**Work request**
Some lines hold the string "down". Copy all of them from the material that follows.

**Provided data**
━━━━━━━━━━━━━━━━━━━━
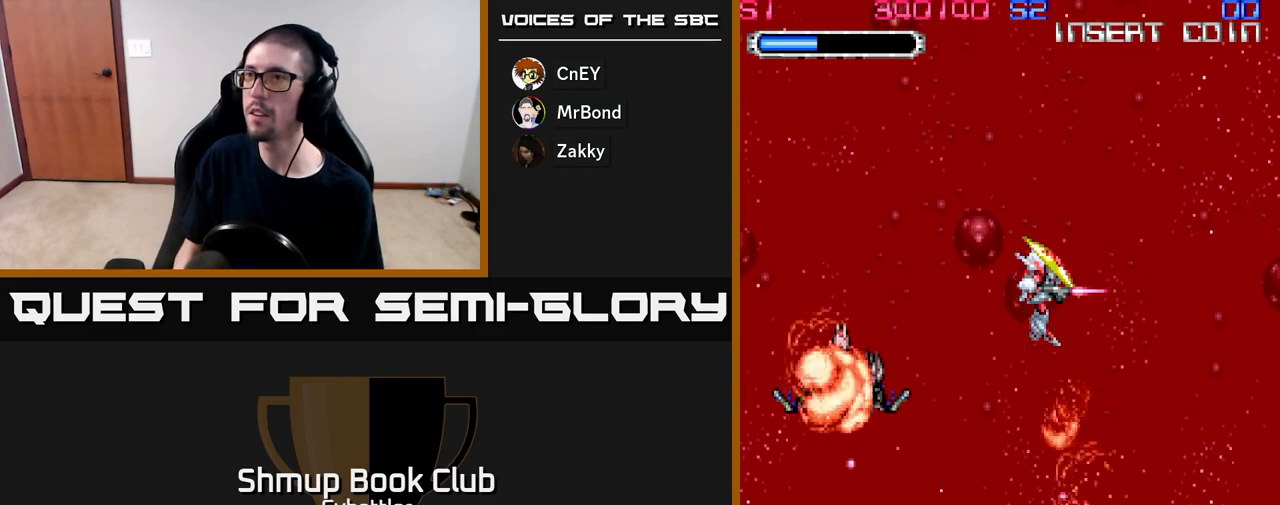
{"buttons": [], "right_stick": "center", "events": []}
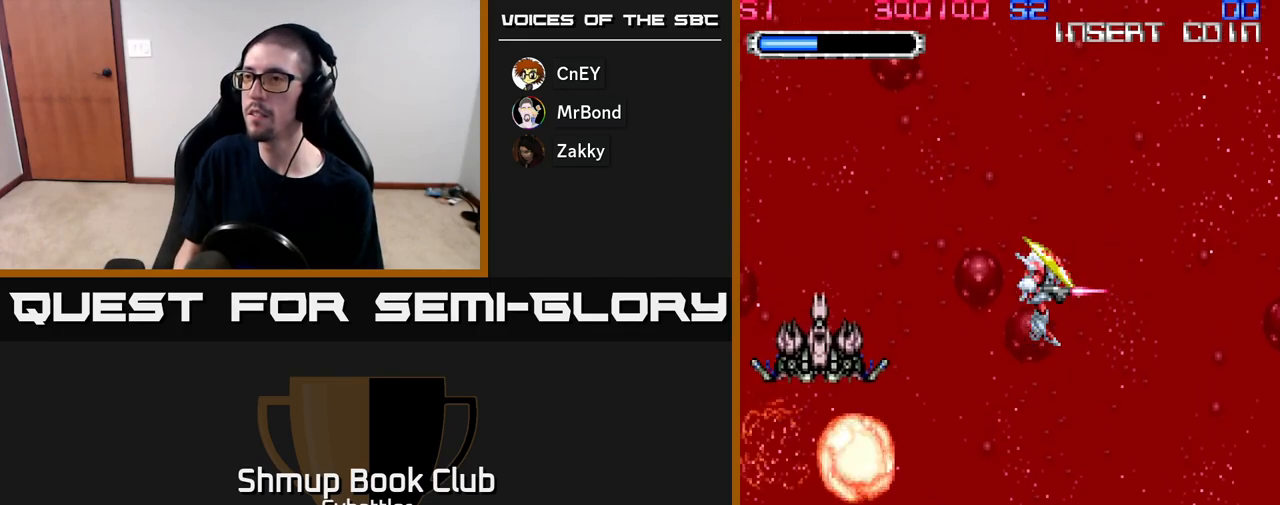
{"buttons": ["DPAD_DOWN", "DPAD_LEFT"], "right_stick": "center", "events": [[183, "DPAD_LEFT", "down"], [433, "DPAD_DOWN", "down"]]}
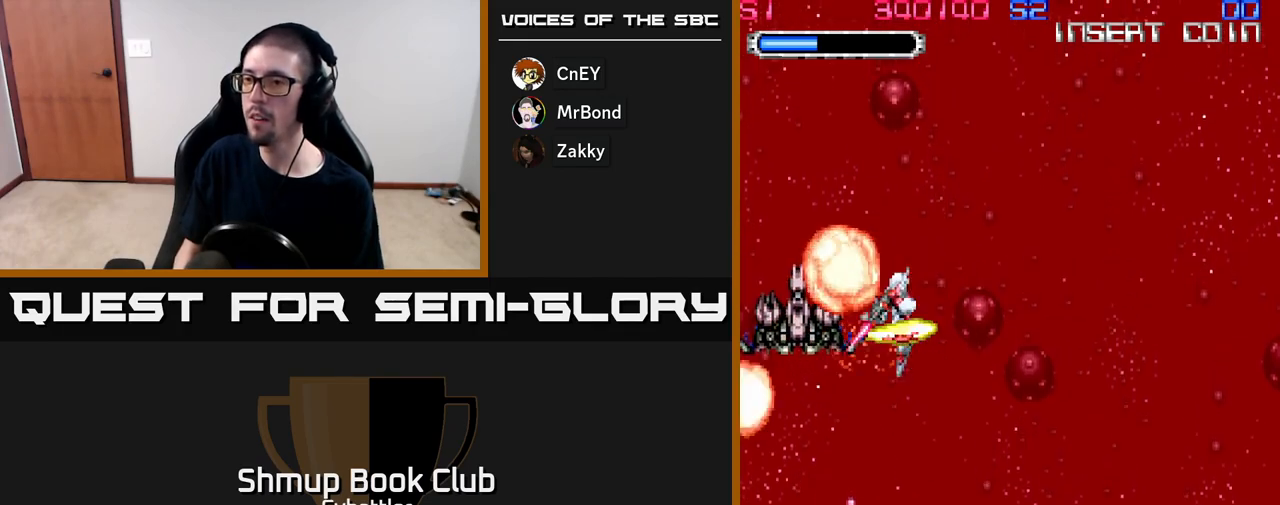
{"buttons": ["DPAD_UP", "DPAD_LEFT"], "right_stick": "center", "events": [[33, "DPAD_LEFT", "up"], [233, "A", "down"], [267, "DPAD_DOWN", "up"], [283, "DPAD_LEFT", "down"], [350, "A", "up"], [367, "A", "down"], [383, "DPAD_UP", "down"], [483, "A", "up"]]}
━━━━━━━━━━━━━━━━━━━━
**Exercise answer**
{"buttons": ["DPAD_DOWN", "DPAD_LEFT"], "right_stick": "center", "events": [[183, "DPAD_LEFT", "down"], [433, "DPAD_DOWN", "down"]]}
{"buttons": ["DPAD_UP", "DPAD_LEFT"], "right_stick": "center", "events": [[33, "DPAD_LEFT", "up"], [233, "A", "down"], [267, "DPAD_DOWN", "up"], [283, "DPAD_LEFT", "down"], [350, "A", "up"], [367, "A", "down"], [383, "DPAD_UP", "down"], [483, "A", "up"]]}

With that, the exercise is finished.